» EXCERPTED PASSAGE
◆ ◆ ◆ ◆ ◆

# 1970 GTO Hurst Shifter problem



## MJ1970 (Jun 23, 2014)

Hello to all, I am new to the Forum and recently purchased my dream car. A 1970 GTO Convert, 4 Speed. I haven't driven a manual shifter in a while, however I think I am having some type of issue with the shifter and or transmission. At times the hurst shifter is difficult to get into reverse and first. There are times when i move the shifter into first and it goes into what should be first and when I release the clutch, the car is obviously not in gear. There are also times when I am in neutral and I let the clutch out and the car will stall as if It was in gear. The difficulty shifting into first and staying in neutral are more pronounced after driving car for a while and it heats up.


----------



## rickm (Feb 8, 2012)

start with the basics. get under there and check to see if the rods are adjusted correctly. replace the bushings n clips if they are worn out. is the shifter sloppy? are the stops still on the shifter?


----------



## PontiacJim (Dec 29, 2012)

Agree with rickm on the bushings. Year One and Summit sell them. Summit sells a kit for $11.97 called the "Pit Pack", item number HUU-3327302. Get the steel and not the nylon -my opinion & what I would use.

The 1970 GTO has a rod that locks the steering column when put in reversefor parking conditions. This might be worn or sloppy? Year One sells the rod and what looks to be some other parts if needed.

Any way, I scanned a shifter/linkage/trans set-up from a 1968 GTO. The 1970 drawing did not provide linkages or the details.

Here is what you want to do. Jack the car up so you can get underneath it, chock and block it up REAL GOOD for safety sake! You want your car in neutral to do this, so you don't need it rolling or dropping on you.

Mark your shifter rods so you know what is what. 1 pc of tape, 2 pcs of tape, 3 pcs of tap work good. Remove the spring clips from the linkage rods by prying them out or pulling them. Take each rod off. The bushings should be in the shifter levers or on the trans levers, don't recall which or if both. If by chance there are no bushings, check the holes where the rods go through to see if elongated. If so, new levers are in order. 

The diagram shows you the 1st-2nd & 3rd-4th lever assembly on the transmission. They should be in neutral as you put the shifter in neutral. They should both be in the same position. However, you can check this if in doubt. Lever forward is 1st, back one click is neutral. Back one more click is 2nd. Same goes for 3rd-4th. You want both levers in neutral

With the shifter in neutral, you will see in the diagram a hole just above the shifter lever on the side. The diagram shows a 1/4" Gage Pin (use a drill/hex wrench/nail, etc. to fit). You slide the drill bit into the hole which will lock up & line up all the shift levers in the correct neutral position.

◆ ◆ ◆ ◆ ◆

» ENTRIES SHOWN

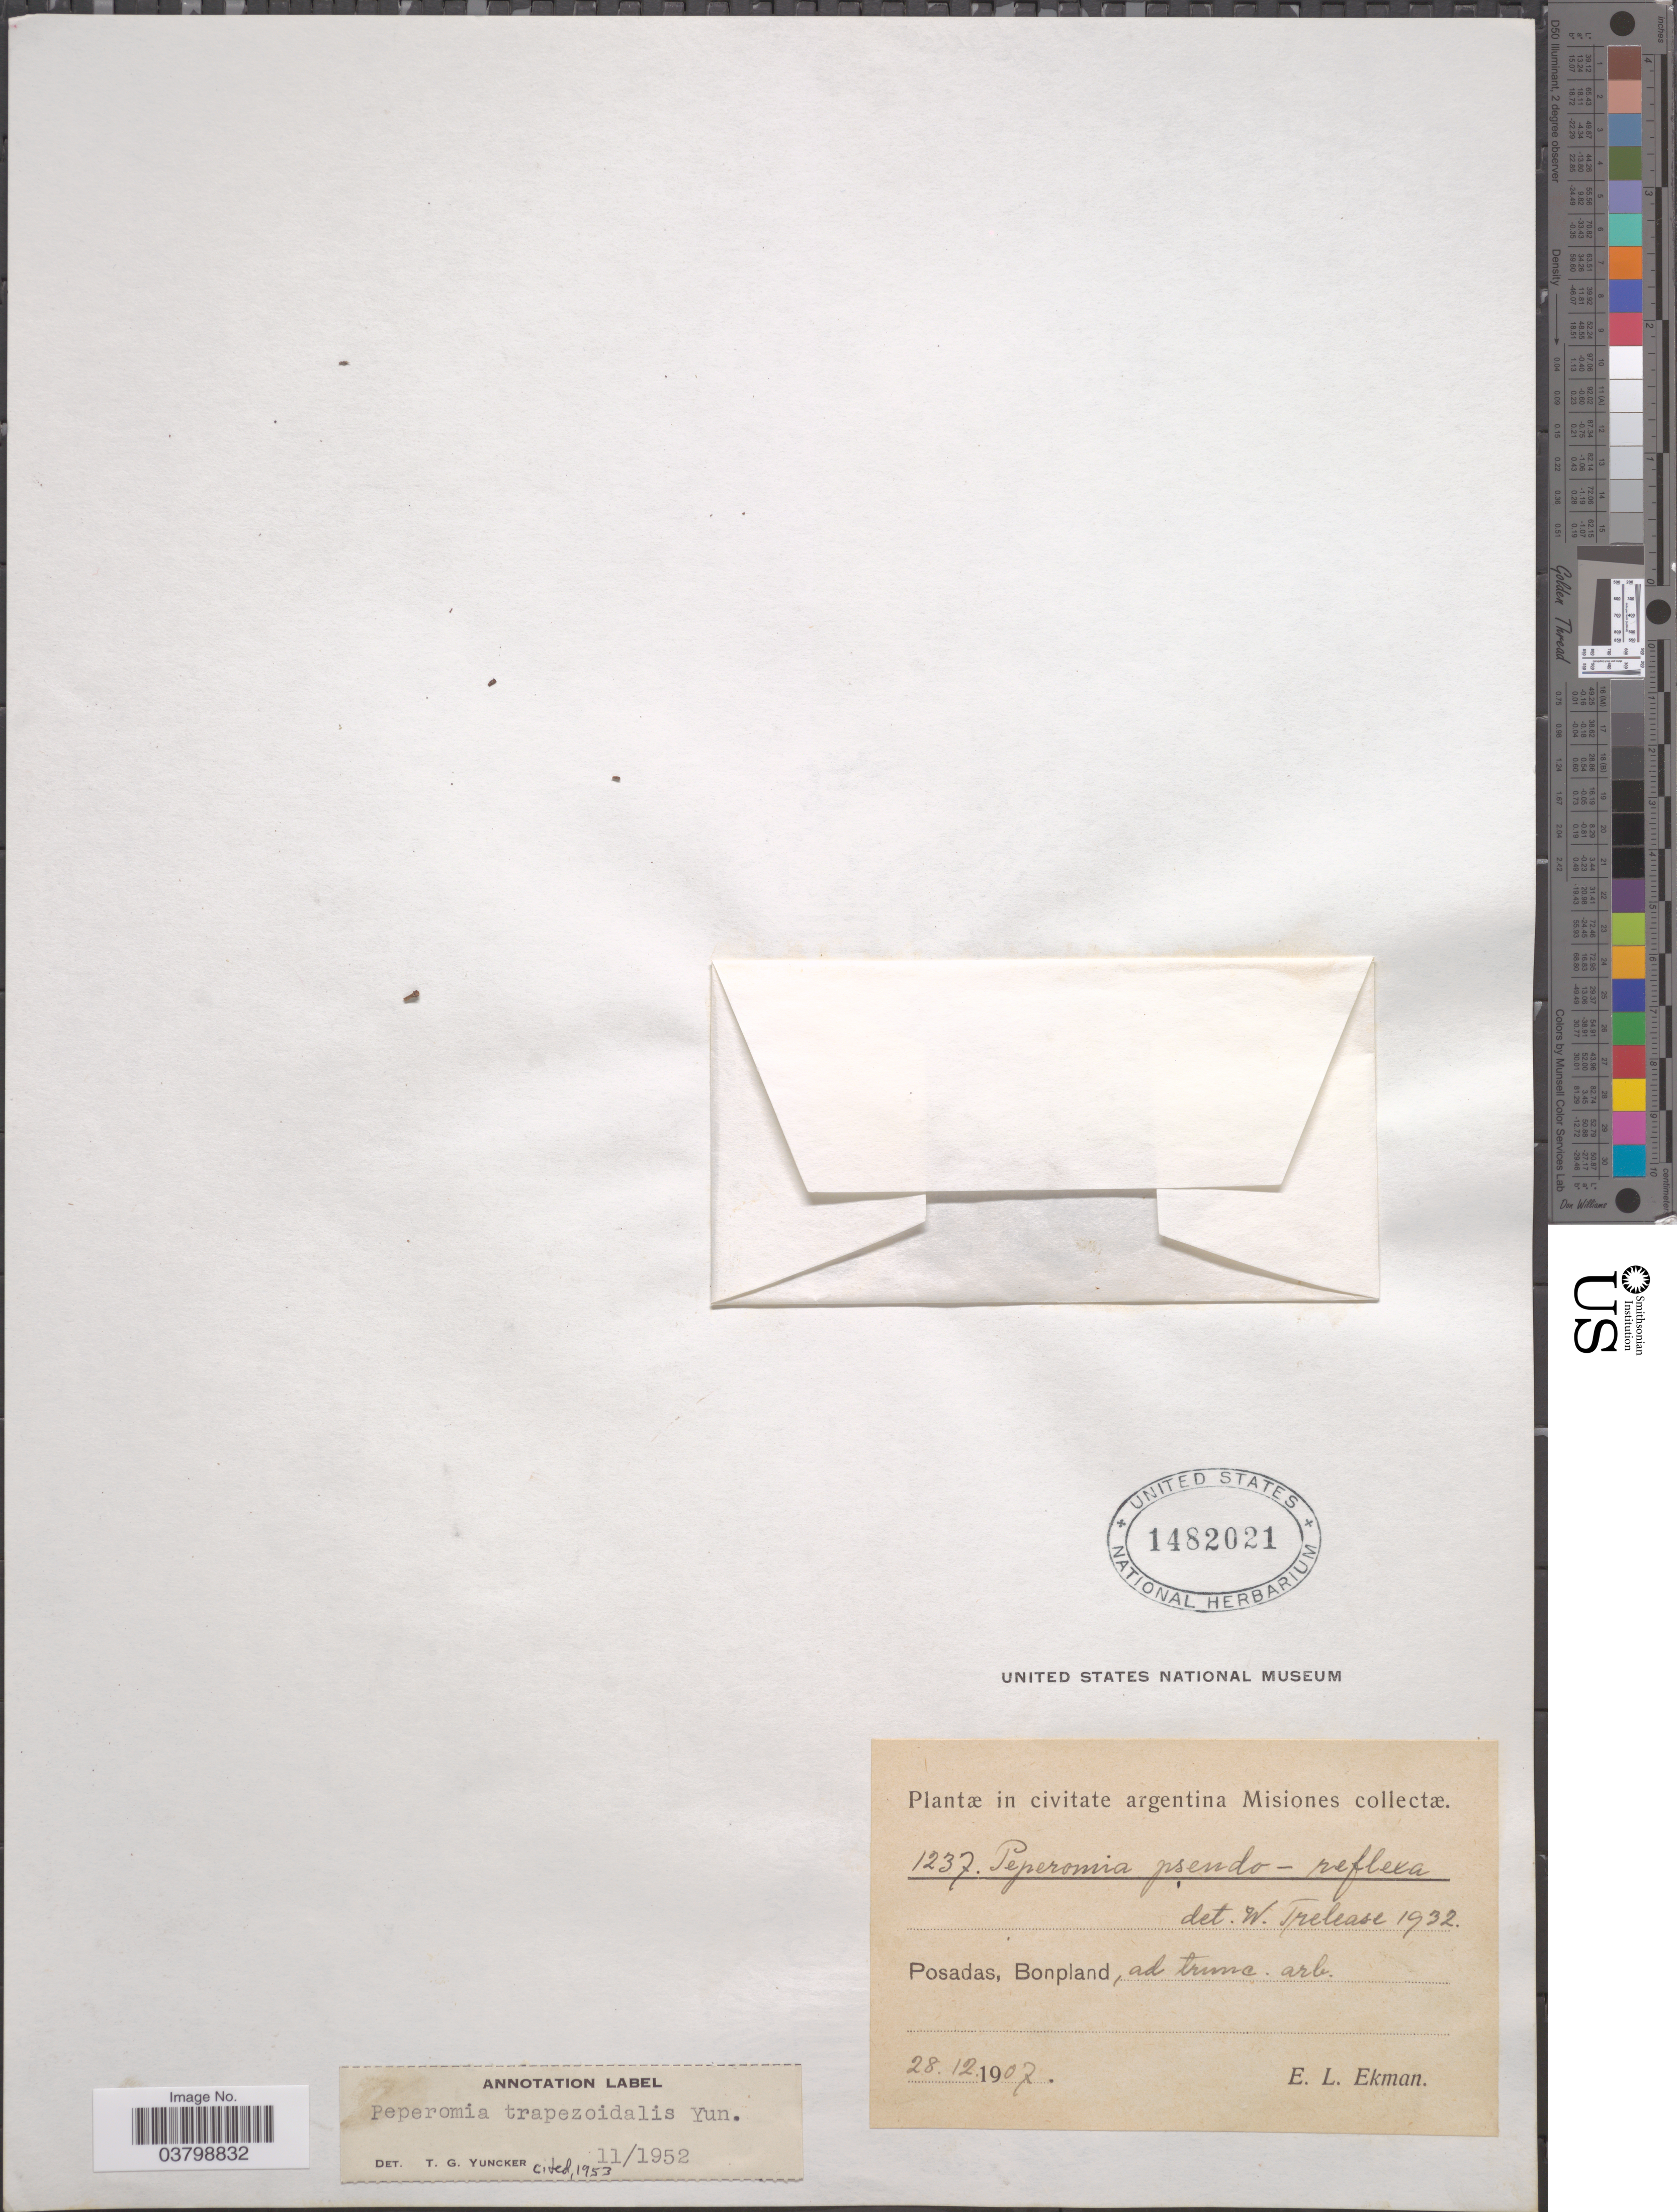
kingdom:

◆ ◆ ◆ ◆ ◆

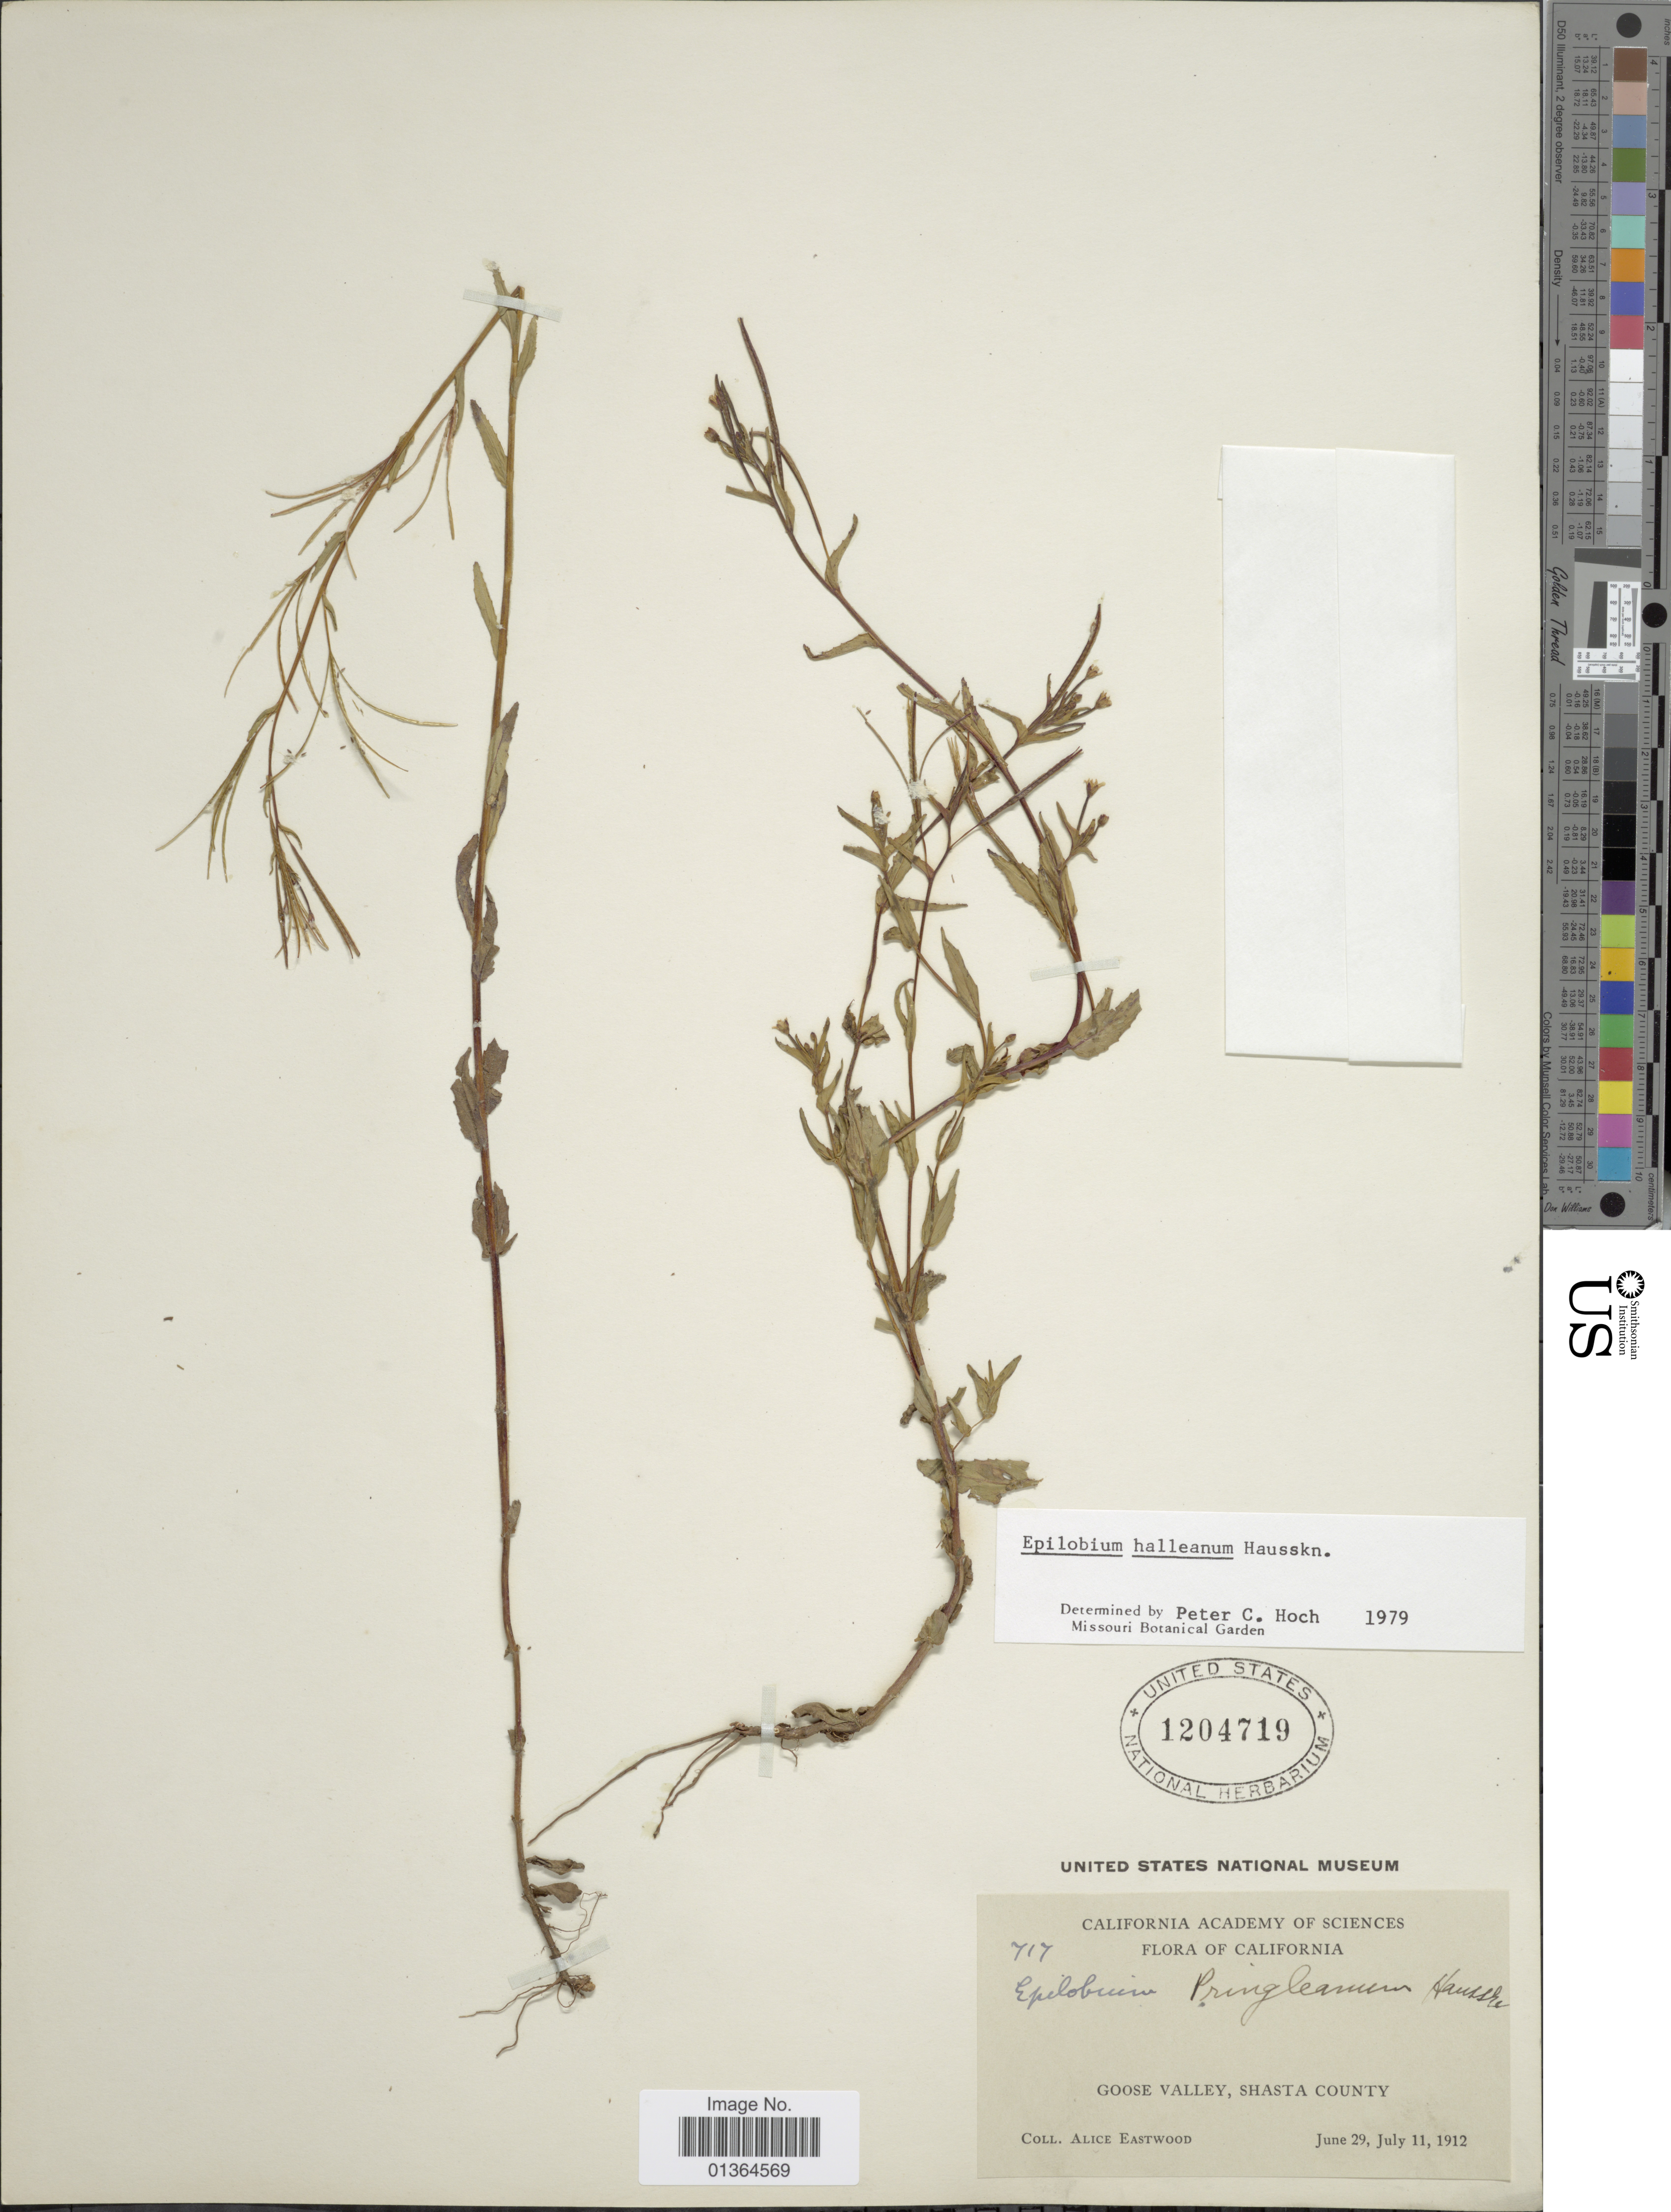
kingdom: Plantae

◆ ◆ ◆ ◆ ◆

» TASKS TO COMPLETE
**a.** List the usernames of everyone who posted in the forum thread about the Hurst shifter.
**b.** Please transcribe the part of the forum thread about the Hurst shifter starting with "Agree with rickm" and going on through "dropping on you.".

» IN RESPONSE
**a.** MJ1970, rickm, PontiacJim

**b.**
Agree with rickm on the bushings. Year One and Summit sell them. Summit sells a kit for $11.97 called the "Pit Pack", item number HUU-3327302. Get the steel and not the nylon -my opinion & what I would use.

The 1970 GTO has a rod that locks the steering column when put in reversefor parking conditions. This might be worn or sloppy? Year One sells the rod and what looks to be some other parts if needed.

Any way, I scanned a shifter/linkage/trans set-up from a 1968 GTO. The 1970 drawing did not provide linkages or the details.

Here is what you want to do. Jack the car up so you can get underneath it, chock and block it up REAL GOOD for safety sake! You want your car in neutral to do this, so you don't need it rolling or dropping on you.